#### Description of the task:
Your task is to output the listing exactly, leaving every image out.

#### Given records:
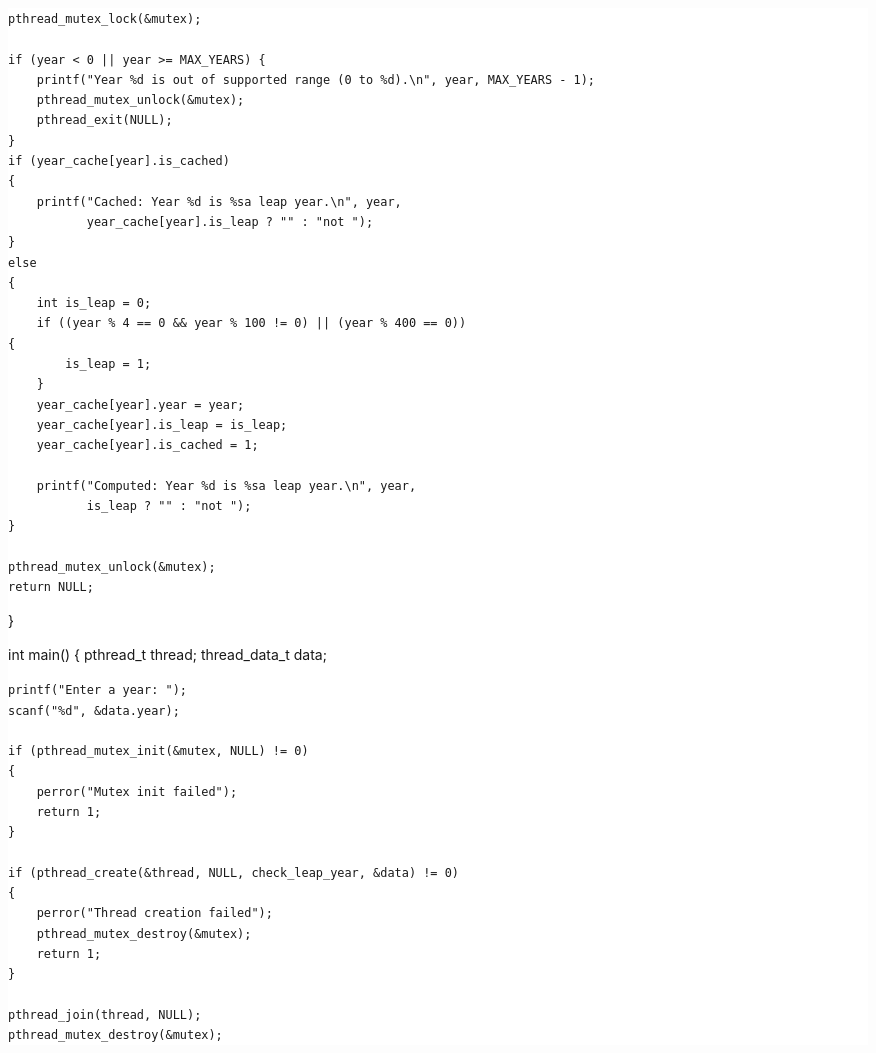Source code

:     pthread_mutex_lock(&mutex);

    if (year < 0 || year >= MAX_YEARS) {
        printf("Year %d is out of supported range (0 to %d).\n", year, MAX_YEARS - 1);
        pthread_mutex_unlock(&mutex);
        pthread_exit(NULL);
    }
    if (year_cache[year].is_cached) 
    {
        printf("Cached: Year %d is %sa leap year.\n", year,
               year_cache[year].is_leap ? "" : "not ");
    } 
    else 
    {
        int is_leap = 0;
        if ((year % 4 == 0 && year % 100 != 0) || (year % 400 == 0)) 
	{
            is_leap = 1;
        }
        year_cache[year].year = year;
        year_cache[year].is_leap = is_leap;
        year_cache[year].is_cached = 1;

        printf("Computed: Year %d is %sa leap year.\n", year,
               is_leap ? "" : "not ");
    }

    pthread_mutex_unlock(&mutex);
    return NULL;
}

int main() 
{
    pthread_t thread;
    thread_data_t data;

    printf("Enter a year: ");
    scanf("%d", &data.year);

    if (pthread_mutex_init(&mutex, NULL) != 0) 
    {
        perror("Mutex init failed");
        return 1;
    }

    if (pthread_create(&thread, NULL, check_leap_year, &data) != 0) 
    {
        perror("Thread creation failed");
        pthread_mutex_destroy(&mutex);
        return 1;
    }

    pthread_join(thread, NULL);
    pthread_mutex_destroy(&mutex);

#### Answer to this exercise:
Source code

:     pthread_mutex_lock(&mutex);

    if (year < 0 || year >= MAX_YEARS) {
        printf("Year %d is out of supported range (0 to %d).\n", year, MAX_YEARS - 1);
        pthread_mutex_unlock(&mutex);
        pthread_exit(NULL);
    }
    if (year_cache[year].is_cached) 
    {
        printf("Cached: Year %d is %sa leap year.\n", year,
               year_cache[year].is_leap ? "" : "not ");
    } 
    else 
    {
        int is_leap = 0;
        if ((year % 4 == 0 && year % 100 != 0) || (year % 400 == 0)) 
	{
            is_leap = 1;
        }
        year_cache[year].year = year;
        year_cache[year].is_leap = is_leap;
        year_cache[year].is_cached = 1;

        printf("Computed: Year %d is %sa leap year.\n", year,
               is_leap ? "" : "not ");
    }

    pthread_mutex_unlock(&mutex);
    return NULL;
}

int main() 
{
    pthread_t thread;
    thread_data_t data;

    printf("Enter a year: ");
    scanf("%d", &data.year);

    if (pthread_mutex_init(&mutex, NULL) != 0) 
    {
        perror("Mutex init failed");
        return 1;
    }

    if (pthread_create(&thread, NULL, check_leap_year, &data) != 0) 
    {
        perror("Thread creation failed");
        pthread_mutex_destroy(&mutex);
        return 1;
    }

    pthread_join(thread, NULL);
    pthread_mutex_destroy(&mutex);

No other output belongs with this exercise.